Keeping commitments, being reliable and knowing you can keep your promises feels great. To others, you come out as genuine, reliable and respectable, someone one can trust and do business with. When people find you reliable, they not only trust that you will deliver to your promise but also find it easy to recommend you to their networks. This creates a ripple effect and leads to ultimate success in career and business.

Unfortunately, keeping commitments is something many leaders struggle with. Am not an exemption and in real sense, this article is more about me than it is about you. It is a struggle that most of us will agree to fight each day.

By not keeping a promise, whether implied or directly committed, you: Go against your values of being honest and acting with integrity, compromise your trust and diminish your worth and importance – a case for both personal and interpersonal commitments.

The major question is, how can you (and I) become a person of your word – creating a perfect alignment between your words, intentions, and actions? This can only happen through exercising 100% self-control, by working with strength and persistence each day and remaining consciously disciplined at all times – through watching your words and maintaining a high level of integrity with yourself.

The truth is, inasmuch you are stretched so thin with resources at times, and are always being pulled in so many different directions all at once, your ability to honor your commitments to yourself and others is a direct reflection of who you are as a person and determines how successful you will become.

Task statement:
According to the passage on keeping commitments, what two things do people do when they find you reliable?

Information supplied:
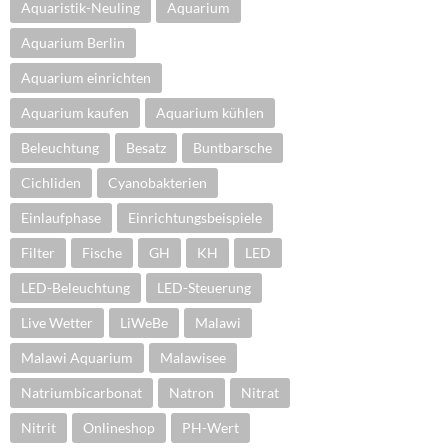
Aquaristik-Neuling
Aquarium
Aquarium Berlin
Aquarium einrichten
Aquarium kaufen
Aquarium kühlen
Beleuchtung
Besatz
Buntbarsche
Cichliden
Cyanobakterien
Einlaufphase
Einrichtungsbeispiele
Filter
Fische
GH
KH
LED
LED-Beleuchtung
LED-Steuerung
Live Wetter
LiWeBe
Malawi
Malawi Aquarium
Malawisee
Natriumbicarbonat
Natron
Nitrat
Nitrit
Onlineshop
PH-Wert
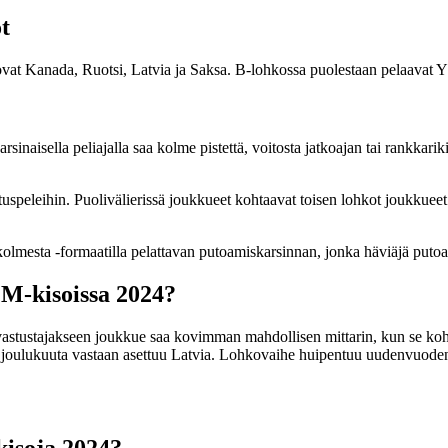
t
at Kanada, Ruotsi, Latvia ja Saksa. B-lohkossa puolestaan pelaavat Yhd
inaisella peliajalla saa kolme pistettä, voitosta jatkoajan tai rankkariki
peleihin. Puolivälierissä joukkueet kohtaavat toisen lohkot joukkueet 
olmesta -formaatilla pelattavan putoamiskarsinnan, jonka häviäjä puto
MM-kisoissa 2024?
svastustajakseen joukkue saa kovimman mahdollisen mittarin, kun se ko
ulukuuta vastaan asettuu Latvia. Lohkovaihe huipentuu uudenvuodenaat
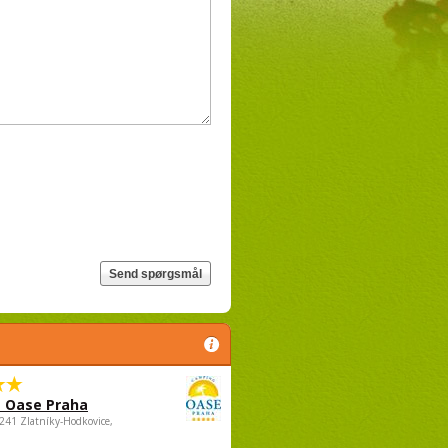
 Oase Praha
5241 Zlatníky-Hodkovice,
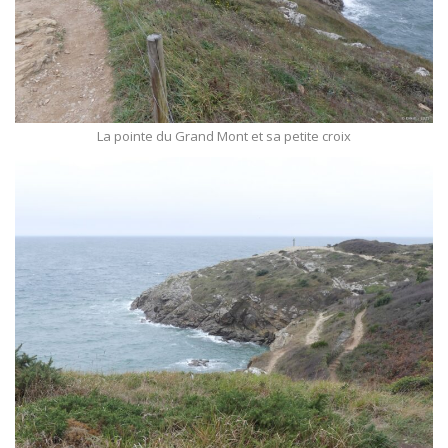
La pointe du Grand Mont et sa petite croix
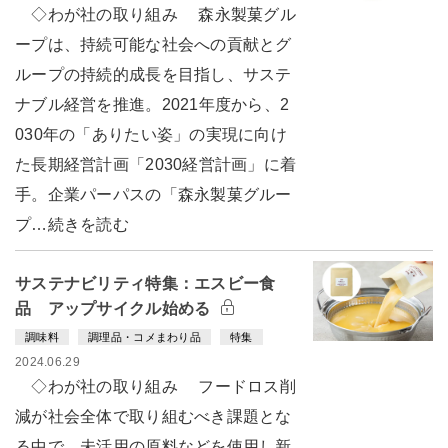
◇わが社の取り組み 森永製菓グル
ープは、持続可能な社会への貢献とグ
ループの持続的成長を目指し、サステ
ナブル経営を推進。2021年度から、2
030年の「ありたい姿」の実現に向け
た長期経営計画「2030経営計画」に着
手。企業パーパスの「森永製菓グルー
プ…続きを読む
サステナビリティ特集：エスビー食
品 アップサイクル始める
調味料
調理品・コメまわり品
特集
2024.06.29
◇わが社の取り組み フードロス削
減が社会全体で取り組むべき課題とな
る中で、未活用の原料などを使用し新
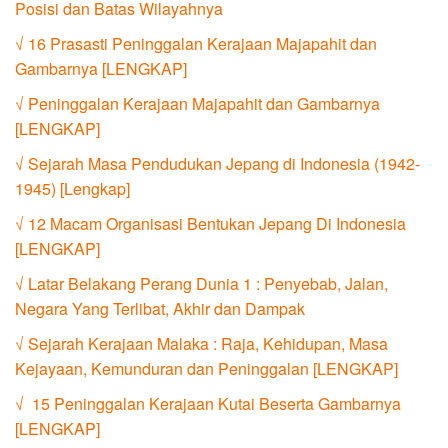
Posisi dan Batas Wilayahnya
√ 16 Prasasti Peninggalan Kerajaan Majapahit dan
Gambarnya [LENGKAP]
√ Peninggalan Kerajaan Majapahit dan Gambarnya
[LENGKAP]
√ Sejarah Masa Pendudukan Jepang di Indonesia (1942-
1945) [Lengkap]
√ 12 Macam Organisasi Bentukan Jepang Di Indonesia
[LENGKAP]
√ Latar Belakang Perang Dunia 1 : Penyebab, Jalan,
Negara Yang Terlibat, Akhir dan Dampak
√ Sejarah Kerajaan Malaka : Raja, Kehidupan, Masa
Kejayaan, Kemunduran dan Peninggalan [LENGKAP]
√ 15 Peninggalan Kerajaan Kutai Beserta Gambarnya
[LENGKAP]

Answer box:
They trust that you will deliver on your promise, and they find it easy to recommend you to their networks.